Another consequence of hacking may be the messaging service’s reaction to the spam. If recipients report your messages, your account may become restricted or blocked – preventing you from sending messages for several hours or days. You can appeal the restrictions by using a special button, such as “Request a Review” in the message from the moderators, but it’s best to first ensure that you have exclusive control over your account and wait at least a few hours afterward.

Telegram treats all devices linked to an account equally, which means scammers can take over your entire account and kick you out by disconnecting all your devices. However, to do this, they’d need to remain logged in unnoticed for a whole day: Telegram has a 24-hour waiting period before one can log out other devices from a newly connected account. If you’ve been locked out of your own Telegram account, read our detailed recovery guide.

On WhatsApp, the first device you use to log in to your account becomes the primary one, and other devices are secondary. This means hackers can’t pull off that trick there.
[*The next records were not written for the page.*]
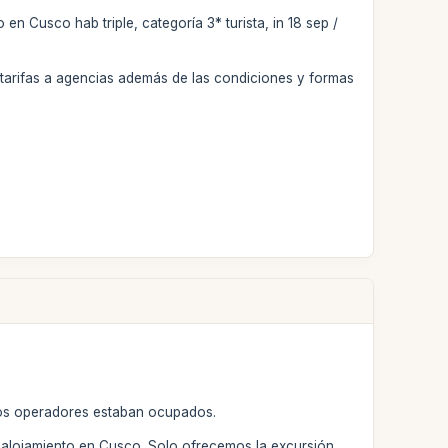
 Cusco hab triple, categoría 3* turista, in 18 sep /
tarifas a agencias además de las condiciones y formas
tros operadores estaban ocupados.
 alojamiento en Cusco. Solo ofrecemos la excursión,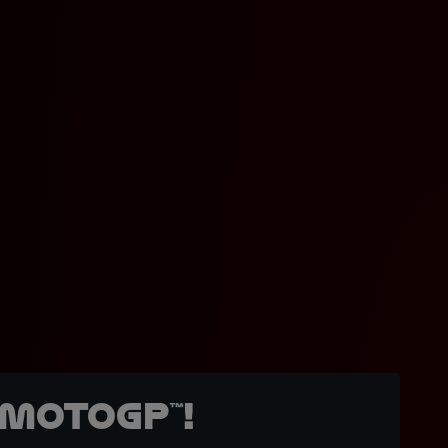
MotoGP™!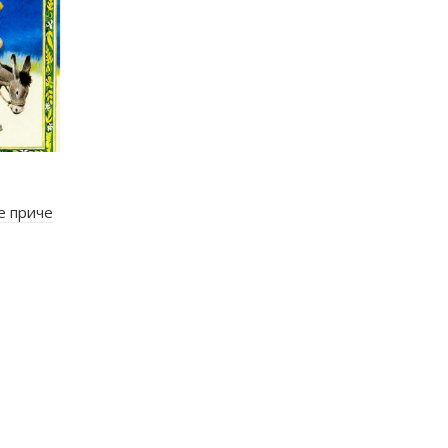
 приче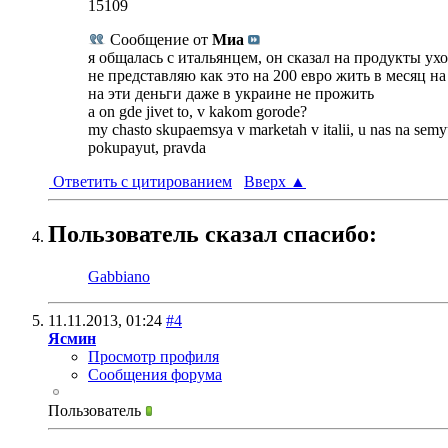
15109
Сообщение от
Миа
я общалась с итальянцем, он сказал на продукты ухо
не представляю как это на 200 евро жить в месяц н
на эти деньги даже в украине не прожить
a on gde jivet to, v kakom gorode?
my chasto skupaemsya v marketah v italii, u nas na sem
pokupayut, pravda
Ответить с цитированием
Вверх
▲
Пользователь сказал cпасибо:
Gabbiano
11.11.2013,
01:24
#4
Ясмин
Просмотр профиля
Сообщения форума
Пользователь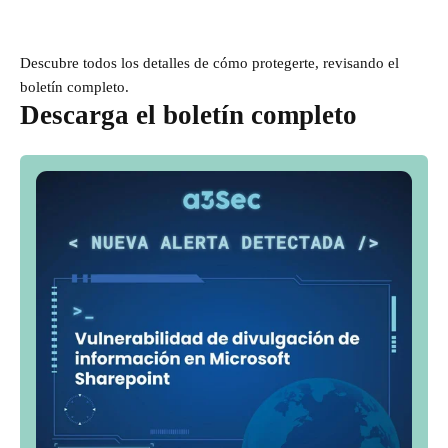
Descubre todos los detalles de cómo protegerte, revisando el
boletín completo.
Descarga el boletín completo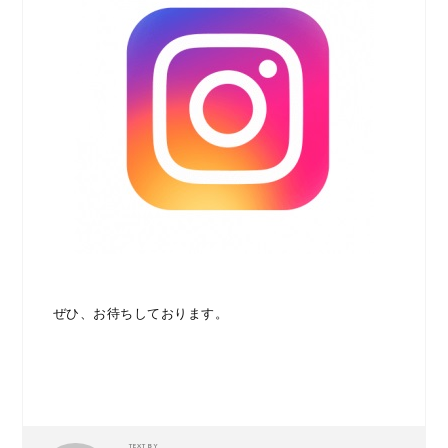
ぜひ、お待ちしております。
TEXT BY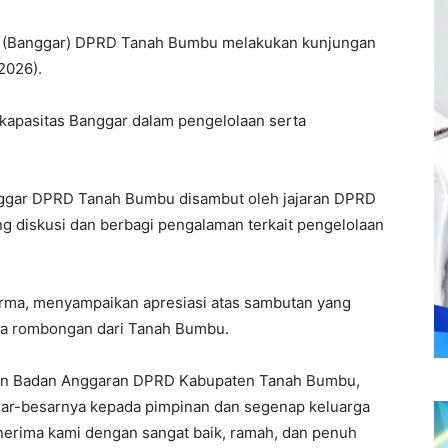
 (Banggar) DPRD Tanah Bumbu melakukan kunjungan
2026).
kapasitas Banggar dalam pengelolaan serta
ggar DPRD Tanah Bumbu disambut oleh jajaran DPRD
ng diskusi dan berbagi pengalaman terkait pengelolaan
ma, menyampaikan apresiasi atas sambutan yang
da rombongan dari Tanah Bumbu.
gan Badan Anggaran DPRD Kabupaten Tanah Bumbu,
ar-besarnya kepada pimpinan dan segenap keluarga
nerima kami dengan sangat baik, ramah, dan penuh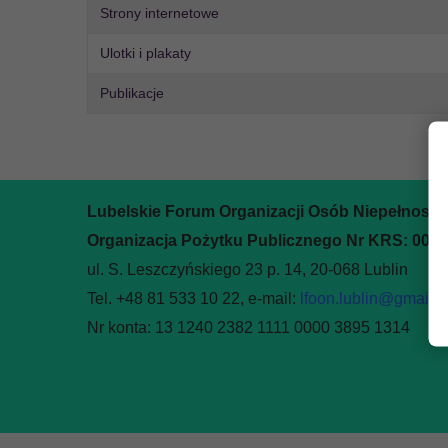
Strony internetowe
Ulotki i plakaty
Publikacje
Lubelskie Forum Organizacji Osób Niepełnosp
Organizacja Pożytku Publicznego Nr KRS: 000
ul. S. Leszczyńskiego 23 p. 14, 20-068 Lublin
Tel. +48 81 533 10 22, e-mail:
lfoon.lublin@gmail.
Nr konta: 13 1240 2382 1111 0000 3895 1314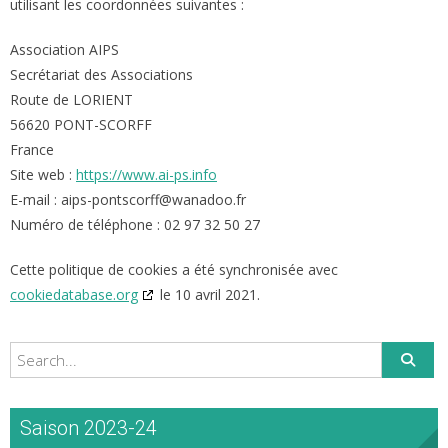
utilisant les coordonnées suivantes :
Association AIPS
Secrétariat des Associations
Route de LORIENT
56620 PONT-SCORFF
France
Site web :
https://www.ai-ps.info
E-mail :
aips-pontscorff@
wanadoo.fr
Numéro de téléphone : 02 97 32 50 27
Cette politique de cookies a été synchronisée avec
cookiedatabase.org
le 10 avril 2021.
Saison 2023-24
How to protect yourself from WhatsApp and Telegram account hijacking

You can find detailed instructions on how to secure your Telegram, WhatsApp, Signal, and Discord in our separate guides. Let’s go over the general principles again:

• Be sure to enable two-factor authentication (also variously known as “cloud password” or “two-step verification”) in the messaging app, and use a long, complex, and unique password or passphrase.
• On WhatsApp, you can choose a passkey instead of a password. This protection is more reliable.
• Avoid taking part in giveaways and lotteries. Don’t accept gifts that you didn’t expect – especially if you need to log in to some websites through the messaging app to receive them.
• Learn how legitimate authorization through Telegram looks, and immediately close any websites that look different. To put it simply, during a legitimate authorization process, all you need to do is click the “Yes, I want to go to such-and-such website” button within the Telegram chat with the bot. No scanning or entering of codes is required.
• Check your WhatsApp and Telegram settings regularly to see what devices are connected. Disconnect any that look old or fishy.
• Always use official messaging apps downloaded from trusted sources like Google Play or the App Store, Galaxy Store, Huawei AppGallery, and other major app stores.
• Be more careful with desktop messaging clients – especially at the office.
• Use a reliable protection system on all your devices to avoid visiting phishing sites or installing malware.